Old Version

Is Mercosur Going to Have Own Single Currency?

It takes a long process to have a single currency, and Mercosur members should pay more attention to developing their own economies first, says researcher

By Xu Mouquan Updated Aug.14

On July 29, the finance ministers of Brazil and Argentina, both member states of the Southern Common Market (or Mercosur, the other two being Paraguay and Uruguay), announced that the four will set up a special group to assess currency unification, marking the first step on this front, reported The Beijing News.
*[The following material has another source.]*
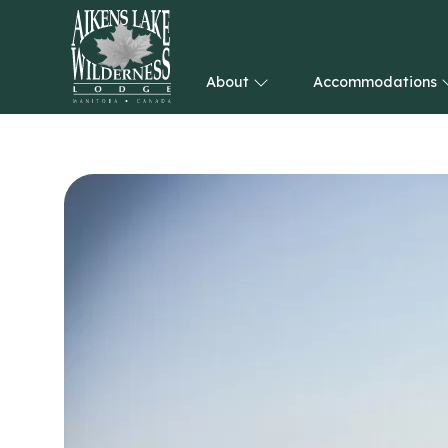
About
Accommodations
HOME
Writing in the newspaper, Cao Ting, associate researcher with the Institute for Latin American Studies, China Institutes of Contemporary International Relations, noted that by advancing currency unification, the South American trade bloc will no doubt shore up its organizational vigor and outsiders’ confidence, yet truly achieving this target will take a long process.

As modern economic theories have it, currency alliance is the forth, most advanced stage in regional integration – it means that members will surrender their independent monetary and credit policies to a joint policy-making body. It took about four decades for the euro to come to fruition from being proposed, Cao wrote. 

Mercosur now is in the common market stage, one step lower than a currency alliance. Besides, in recent years, due to the changes in the regional political ecosystem and the differences among member states, its development has stagnated, confronting several challenges.  

For one thing, the organization erects relatively high tariff barriers against other countries, shutting itself out of world trade. For another, it was also haunted by division. Trade frictions, including differences and conflict of interest, have broken out among its members from time to time. 

And the announcement also has political considerations, she said. With a general election to take place in October, Argentinian president Mauricio Macri will stand as a presidential candidate for the center-right ruling party. He is eyeing giving himself a boost in elections, Cao wrote, citing Brazilian economist Mariano Francisco. Jair Bolsonaro, Brazil’s president that shares most of Macri’s political ideas, is likely acting to give him a hand. 

Given its member states are experiencing sluggish economic growth, they should pay more attention to drafting domestic policies and strengthening regional cooperation to spur economic growth, thereby laying a solid foundation for unifying their currencies in the long run, she suggested.